▶ **Consignes**
1. Dans le texte sur José Arribas, dans quelles villes le bateau des réfugiés basques est-il refoulé, et dans quelle ville finit-il par arriver ?
2. Recopiez mot pour mot le passage du texte sur José Arribas compris entre « Un parcours fulgurant… » et « l’Inter de Milan. », ces deux bornes incluses.

▶ **Extrait**
L’histoire de José-Luis Arribas c’est celle d’un adolescent de 16 ans qui quitte précipitamment Bilbao pour fuir le franquisme et la guerre civile. Il embarque sur un vieux rafiot avec 1850 réfugiés basques. L’histoire retiendra que ce bateau arrive finalement le 5 juillet 1937 à Nantes… après avoir été refoulé à Bordeaux puis à la Rochelle. Les réfugiés sont dispatchés dans des camps, José Arribas atterrit à Toulouse. Pour gagner sa vie, il exerce d’abord le métier de docker à Bordeaux. Après la seconde guerre mondiale, ses qualités footballistiques lui permettent de jouer pendant 4 saisons en professionnel à l’US Le Mans. Il commence sa reconversion comme entraîneur à partir de 1954, dans le petit club de Noyen-sur-Sarthe. Années après années, il parvient à faire monter jusqu’en Division d’Honneur… le tout en gagnant sa vie comme cafetier !
Un parcours fulgurant…
Sa réussite ne passe pas inaperçue. Sa conception est fortement inspirée par le jeu de la grande équipe du Brésil de 1958, aux antipodes des principes défensifs du catenaccio, popularisé par Helenio Herrera et l’Inter de Milan.

▶ **Données brutes**
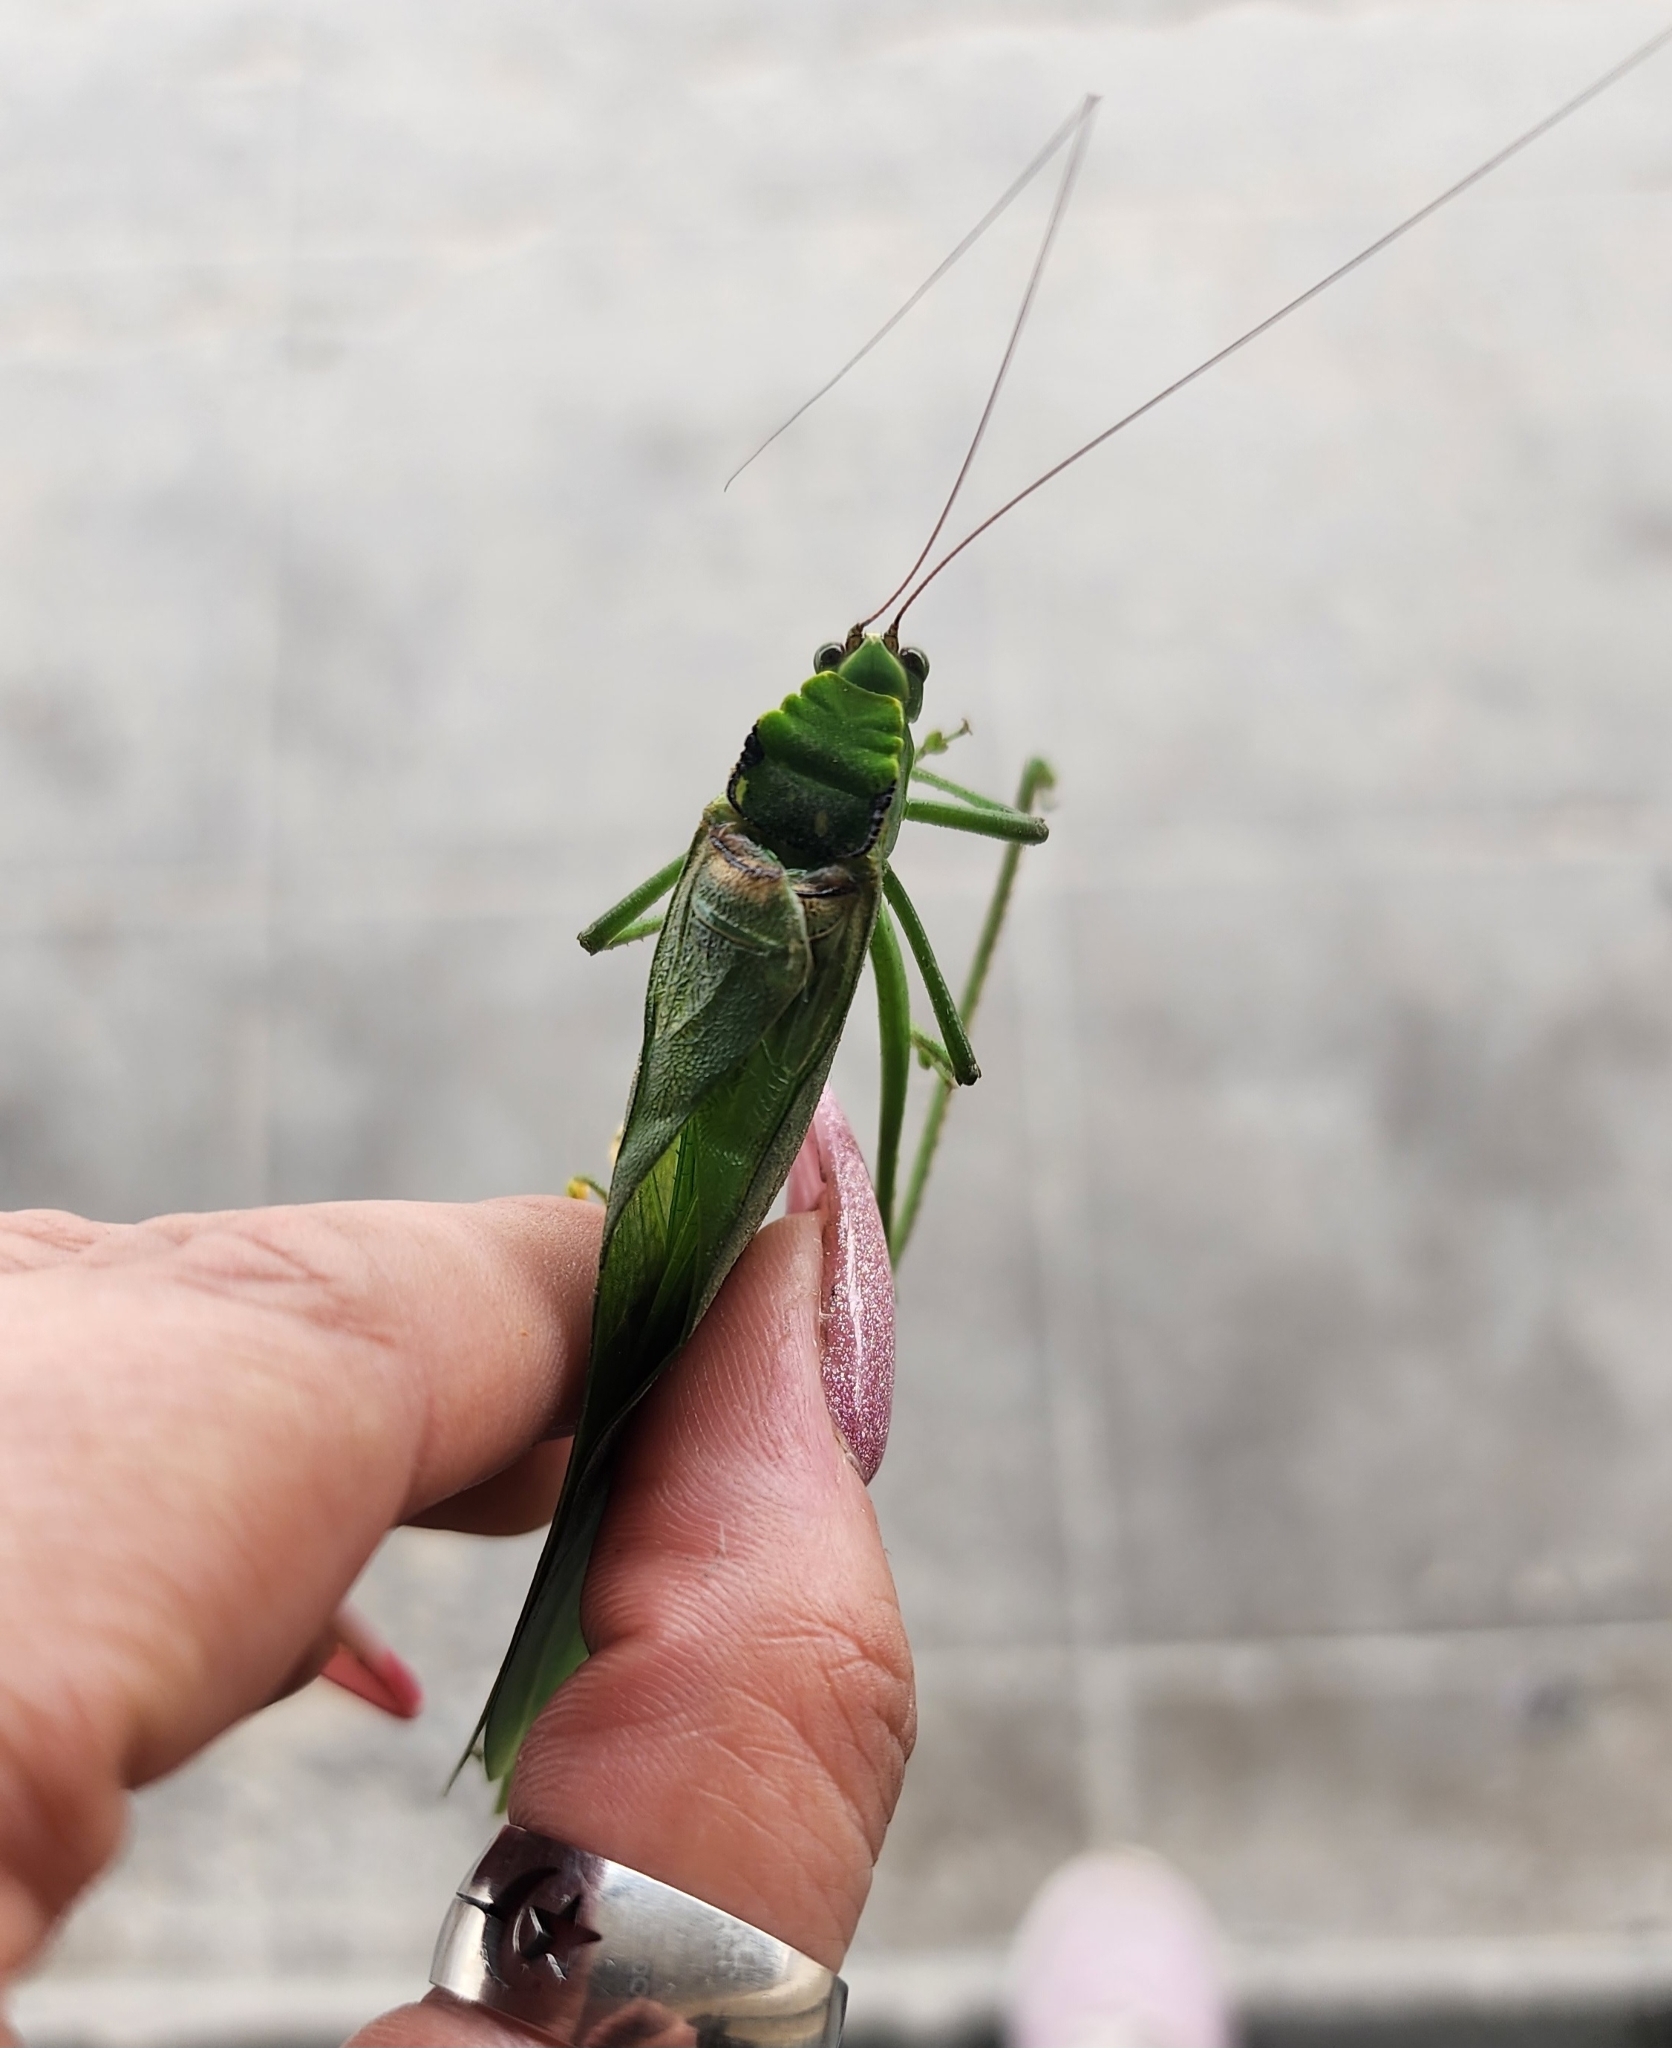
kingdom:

▶ **Corrigé**
1. Refoulé à Bordeaux puis à la Rochelle, il arrive finalement à Nantes, le 5 juillet 1937.

2.
Un parcours fulgurant…
Sa réussite ne passe pas inaperçue. Sa conception est fortement inspirée par le jeu de la grande équipe du Brésil de 1958, aux antipodes des principes défensifs du catenaccio, popularisé par Helenio Herrera et l’Inter de Milan.